◆ **What is expected**
Every line of the entries below from the one containing "76756 Bellheim" to the one containing "76829 Landau", both ends included, must be written out exactly. No other line belongs in the answer.

START Dataset extract

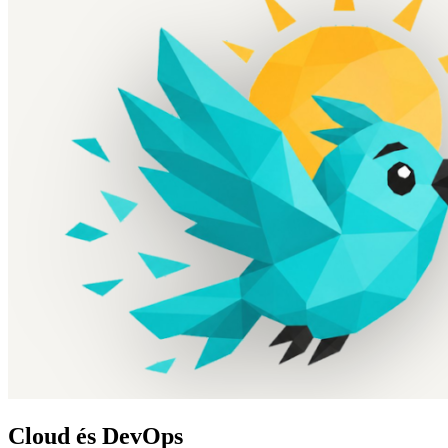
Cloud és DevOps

END Dataset extract
START Dataset extract

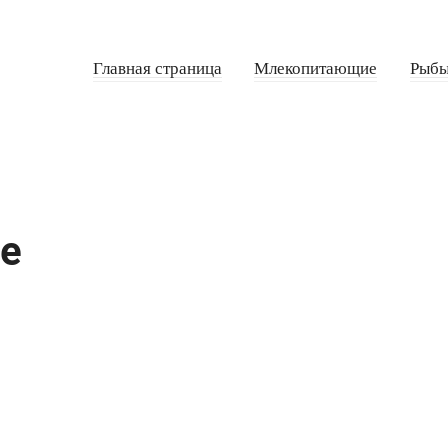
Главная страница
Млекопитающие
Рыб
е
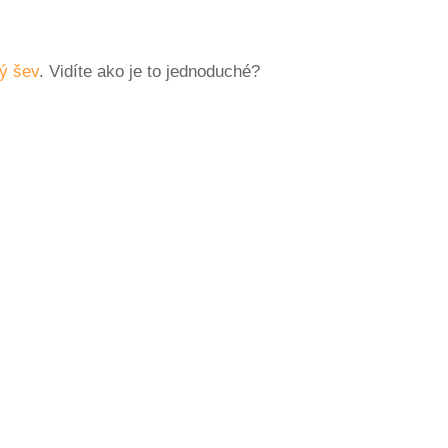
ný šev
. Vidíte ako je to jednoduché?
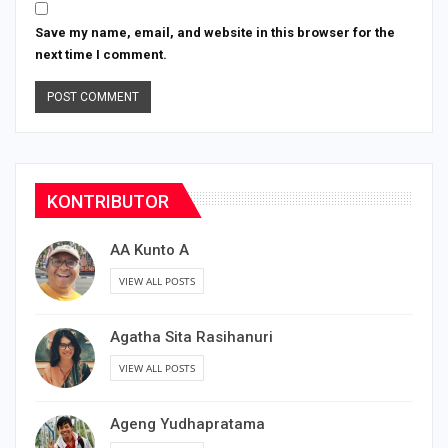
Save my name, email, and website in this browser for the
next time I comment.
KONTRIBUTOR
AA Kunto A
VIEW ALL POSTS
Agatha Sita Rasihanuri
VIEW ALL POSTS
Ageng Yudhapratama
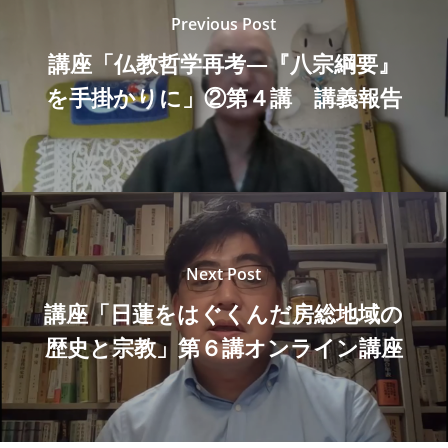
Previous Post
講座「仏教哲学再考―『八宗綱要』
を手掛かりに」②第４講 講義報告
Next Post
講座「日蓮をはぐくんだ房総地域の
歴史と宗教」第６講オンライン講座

END Dataset extract
START Dataset extract

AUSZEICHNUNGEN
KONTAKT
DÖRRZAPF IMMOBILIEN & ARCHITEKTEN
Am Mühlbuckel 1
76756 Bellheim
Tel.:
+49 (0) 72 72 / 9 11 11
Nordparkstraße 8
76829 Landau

END Dataset extract

◆ **Exercise output**
76756 Bellheim
Tel.:
+49 (0) 72 72 / 9 11 11
Nordparkstraße 8
76829 Landau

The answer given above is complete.